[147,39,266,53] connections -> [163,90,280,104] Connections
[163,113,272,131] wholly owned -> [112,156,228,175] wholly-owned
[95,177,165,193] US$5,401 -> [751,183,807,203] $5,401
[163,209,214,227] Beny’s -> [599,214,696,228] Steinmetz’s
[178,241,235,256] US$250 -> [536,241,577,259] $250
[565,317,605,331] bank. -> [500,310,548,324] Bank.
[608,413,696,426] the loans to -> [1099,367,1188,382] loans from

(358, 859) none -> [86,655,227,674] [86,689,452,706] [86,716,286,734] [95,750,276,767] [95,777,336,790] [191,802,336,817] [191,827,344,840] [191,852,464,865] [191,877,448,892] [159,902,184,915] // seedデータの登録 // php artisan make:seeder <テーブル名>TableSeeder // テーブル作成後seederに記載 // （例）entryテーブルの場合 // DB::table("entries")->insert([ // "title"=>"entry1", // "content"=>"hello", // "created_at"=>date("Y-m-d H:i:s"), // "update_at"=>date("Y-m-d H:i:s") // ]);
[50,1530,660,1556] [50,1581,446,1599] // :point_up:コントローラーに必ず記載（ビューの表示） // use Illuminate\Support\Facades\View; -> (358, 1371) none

------------------------------

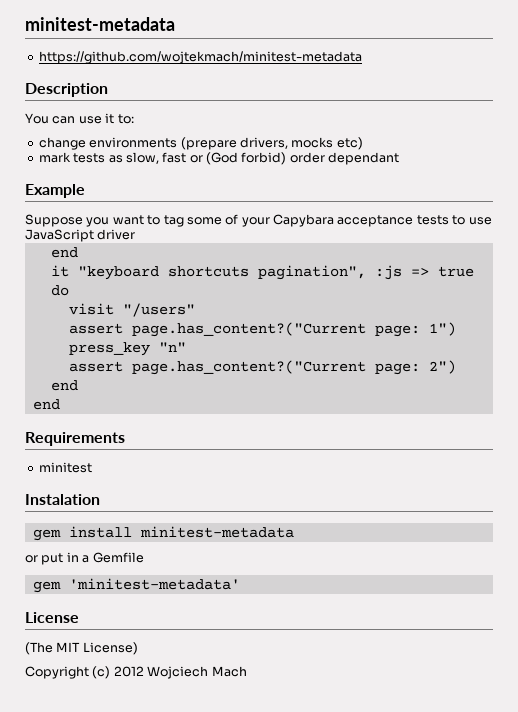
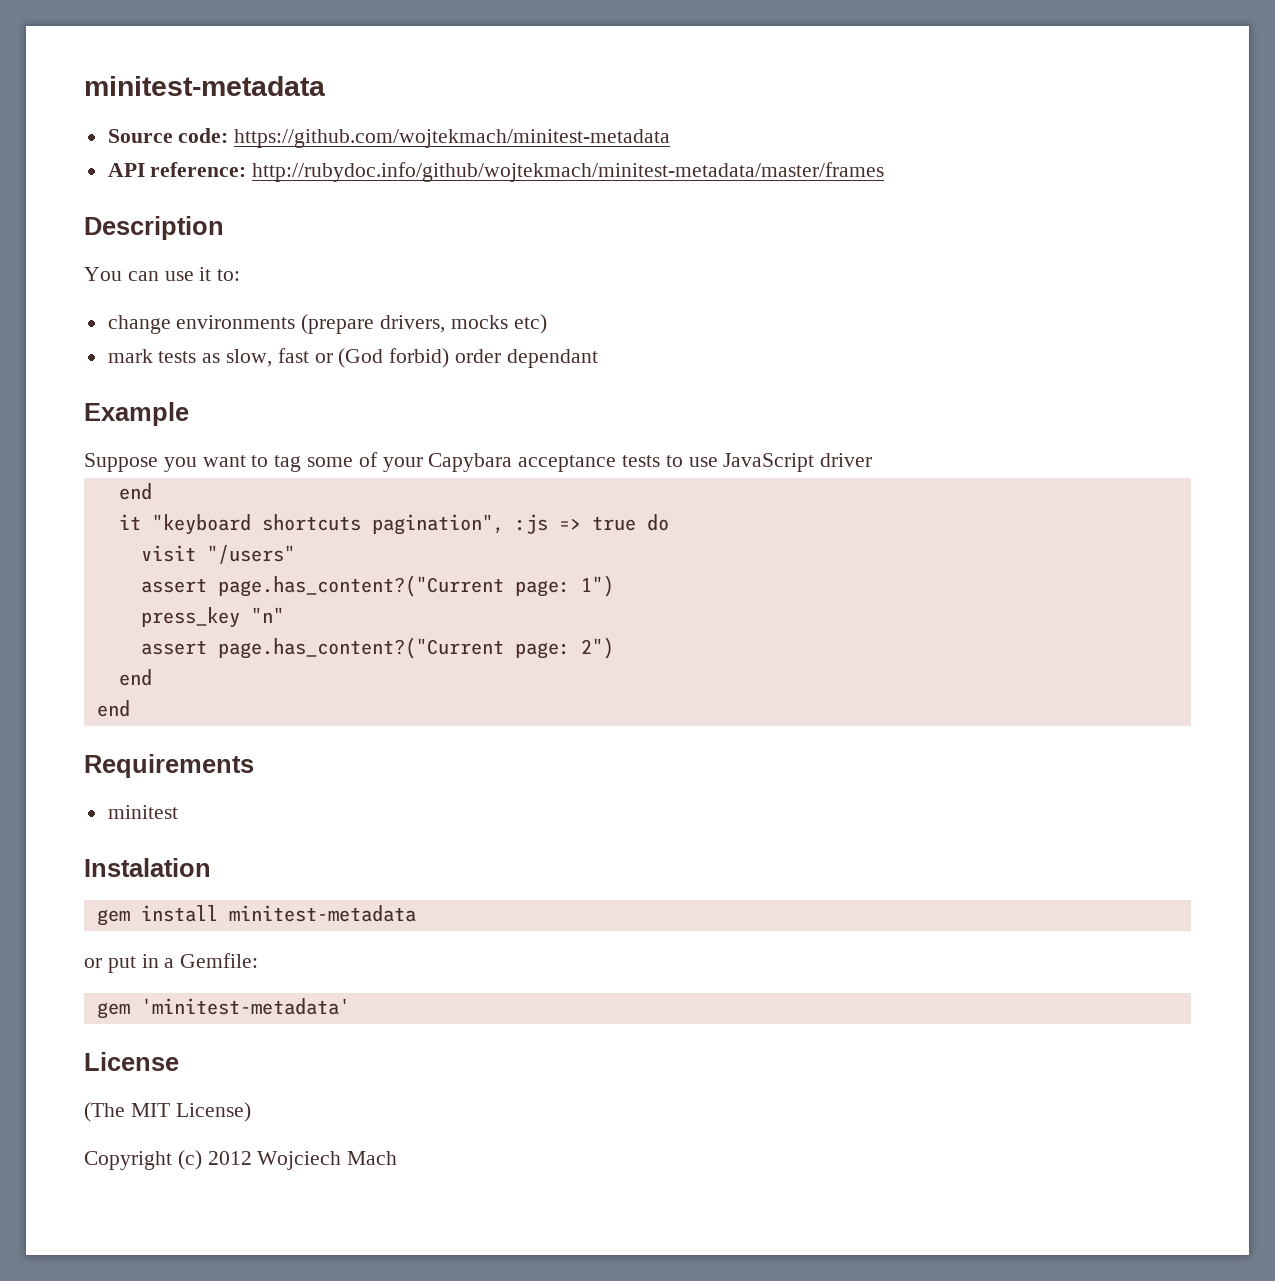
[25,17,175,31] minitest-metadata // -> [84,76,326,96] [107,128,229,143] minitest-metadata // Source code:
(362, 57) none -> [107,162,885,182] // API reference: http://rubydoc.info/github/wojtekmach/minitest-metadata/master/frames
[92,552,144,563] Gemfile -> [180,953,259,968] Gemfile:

------------------------------

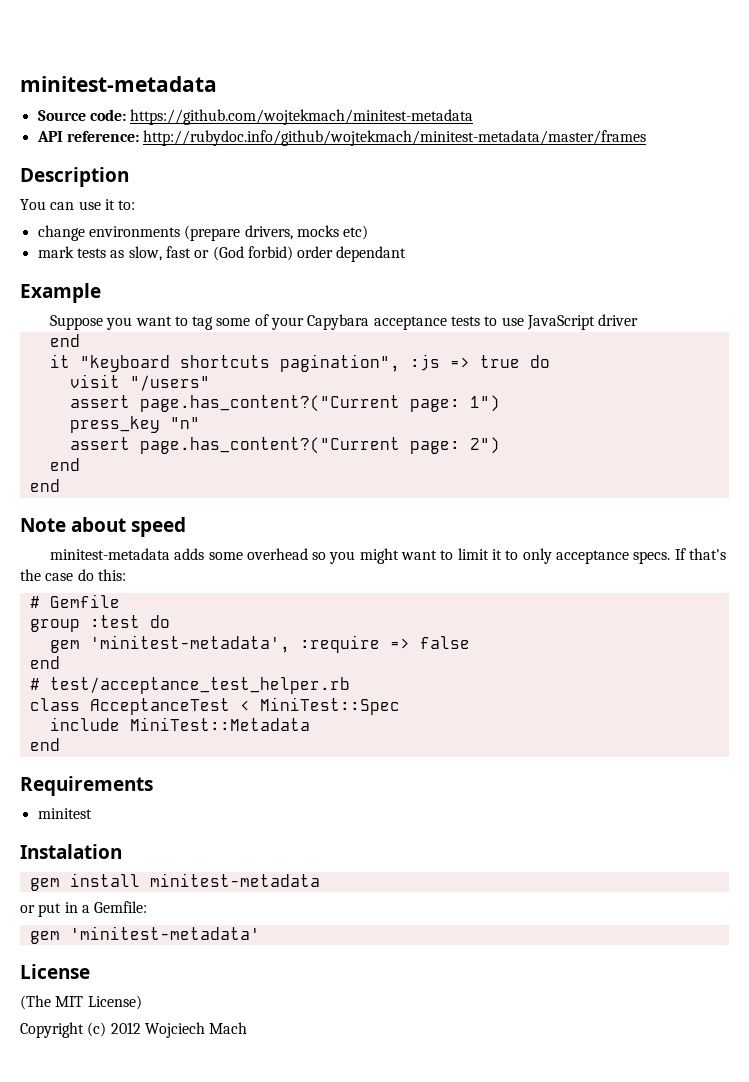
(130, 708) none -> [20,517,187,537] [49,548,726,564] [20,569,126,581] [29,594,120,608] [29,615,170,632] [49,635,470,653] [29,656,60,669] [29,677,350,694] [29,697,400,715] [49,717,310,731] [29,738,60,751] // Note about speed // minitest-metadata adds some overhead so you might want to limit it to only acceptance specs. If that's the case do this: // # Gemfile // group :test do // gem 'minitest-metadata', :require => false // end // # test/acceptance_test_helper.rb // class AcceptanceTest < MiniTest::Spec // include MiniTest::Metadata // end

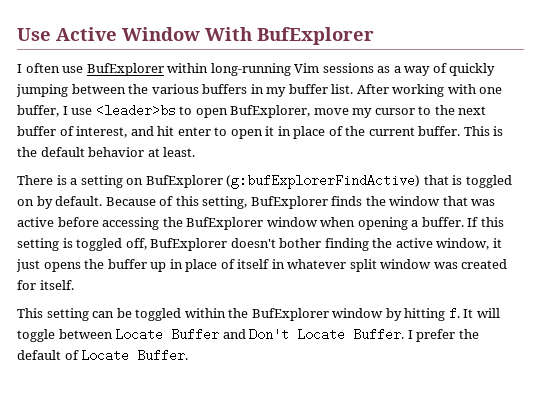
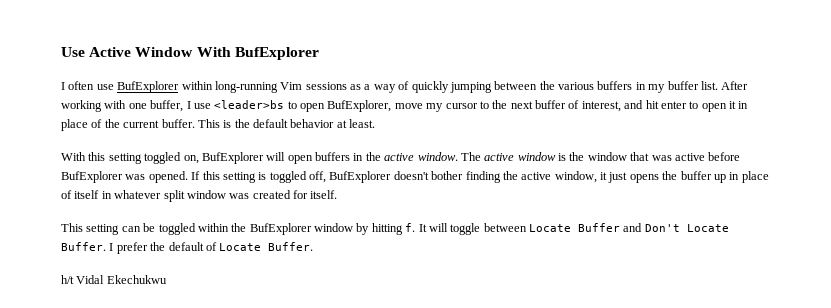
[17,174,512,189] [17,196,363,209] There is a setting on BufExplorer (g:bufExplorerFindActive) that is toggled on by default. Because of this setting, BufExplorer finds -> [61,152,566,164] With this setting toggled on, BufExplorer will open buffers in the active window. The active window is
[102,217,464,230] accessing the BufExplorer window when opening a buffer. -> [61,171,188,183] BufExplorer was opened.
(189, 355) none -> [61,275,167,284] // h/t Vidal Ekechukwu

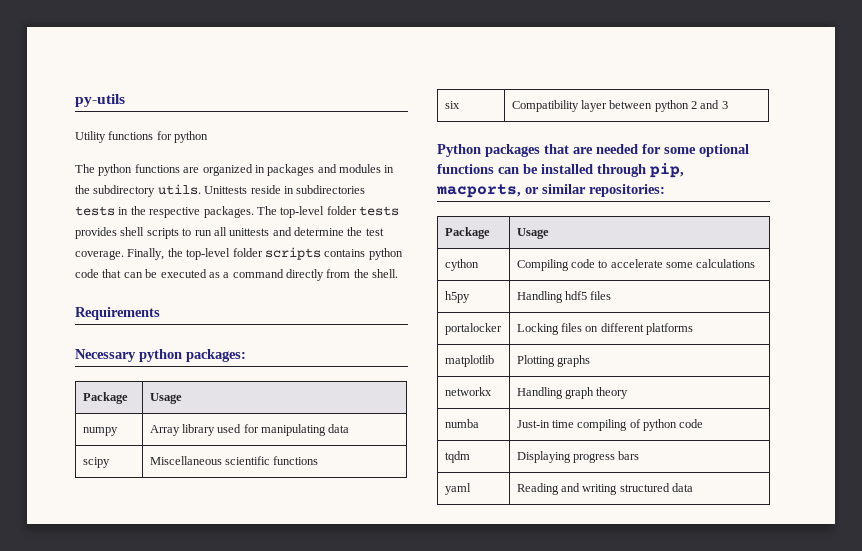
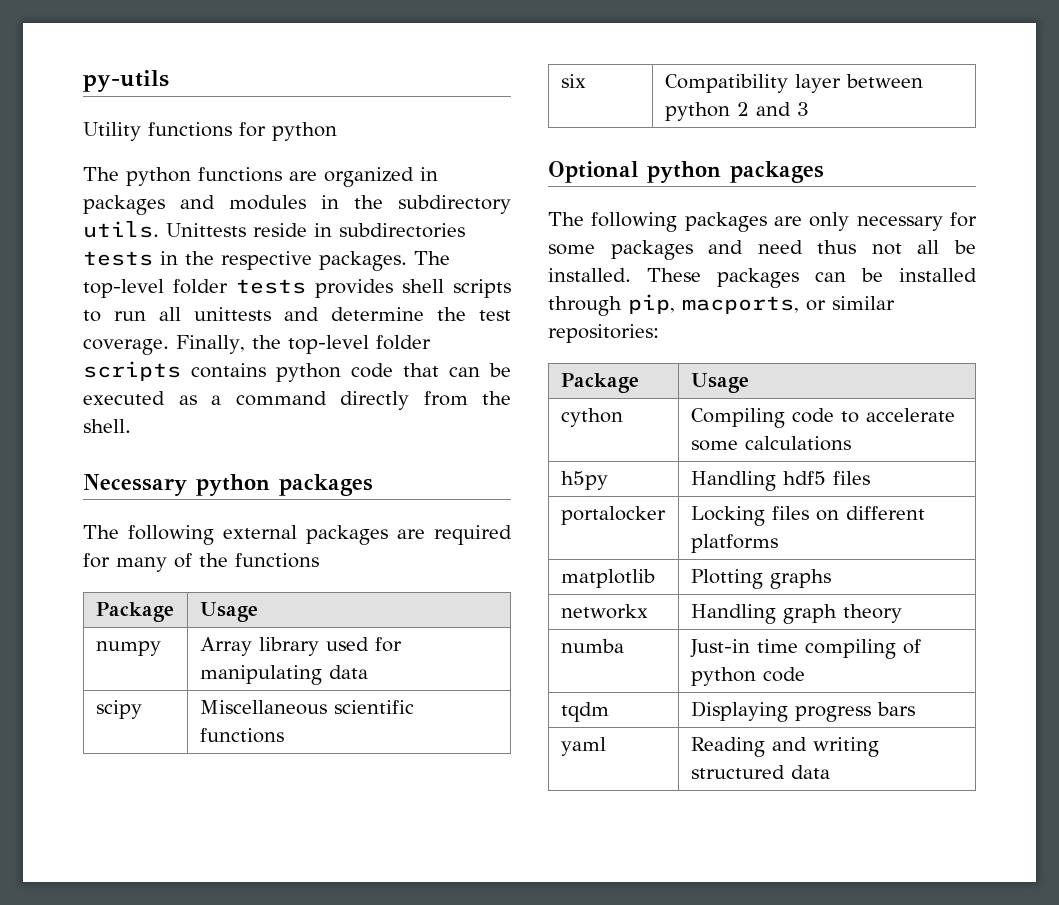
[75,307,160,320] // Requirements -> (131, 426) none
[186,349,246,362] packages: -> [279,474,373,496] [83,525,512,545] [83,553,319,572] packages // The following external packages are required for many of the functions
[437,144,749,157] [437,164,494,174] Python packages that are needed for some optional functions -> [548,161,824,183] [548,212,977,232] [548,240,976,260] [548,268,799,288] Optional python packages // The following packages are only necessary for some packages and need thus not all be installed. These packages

------------------------------

What is expected:
All that is wanted is a faithful reproduction of the line above with "[95,177,165,193] US$5,401 ->", the line with "[50,1530,660,1556] [50,1581,446,1599] //", and every line in between.

Completed exercise:
[95,177,165,193] US$5,401 -> [751,183,807,203] $5,401
[163,209,214,227] Beny’s -> [599,214,696,228] Steinmetz’s
[178,241,235,256] US$250 -> [536,241,577,259] $250
[565,317,605,331] bank. -> [500,310,548,324] Bank.
[608,413,696,426] the loans to -> [1099,367,1188,382] loans from

(358, 859) none -> [86,655,227,674] [86,689,452,706] [86,716,286,734] [95,750,276,767] [95,777,336,790] [191,802,336,817] [191,827,344,840] [191,852,464,865] [191,877,448,892] [159,902,184,915] // seedデータの登録 // php artisan make:seeder <テーブル名>TableSeeder // テーブル作成後seederに記載 // （例）entryテーブルの場合 // DB::table("entries")->insert([ // "title"=>"entry1", // "content"=>"hello", // "created_at"=>date("Y-m-d H:i:s"), // "update_at"=>date("Y-m-d H:i:s") // ]);
[50,1530,660,1556] [50,1581,446,1599] // :point_up:コントローラーに必ず記載（ビューの表示） // use Illuminate\Support\Facades\View; -> (358, 1371) none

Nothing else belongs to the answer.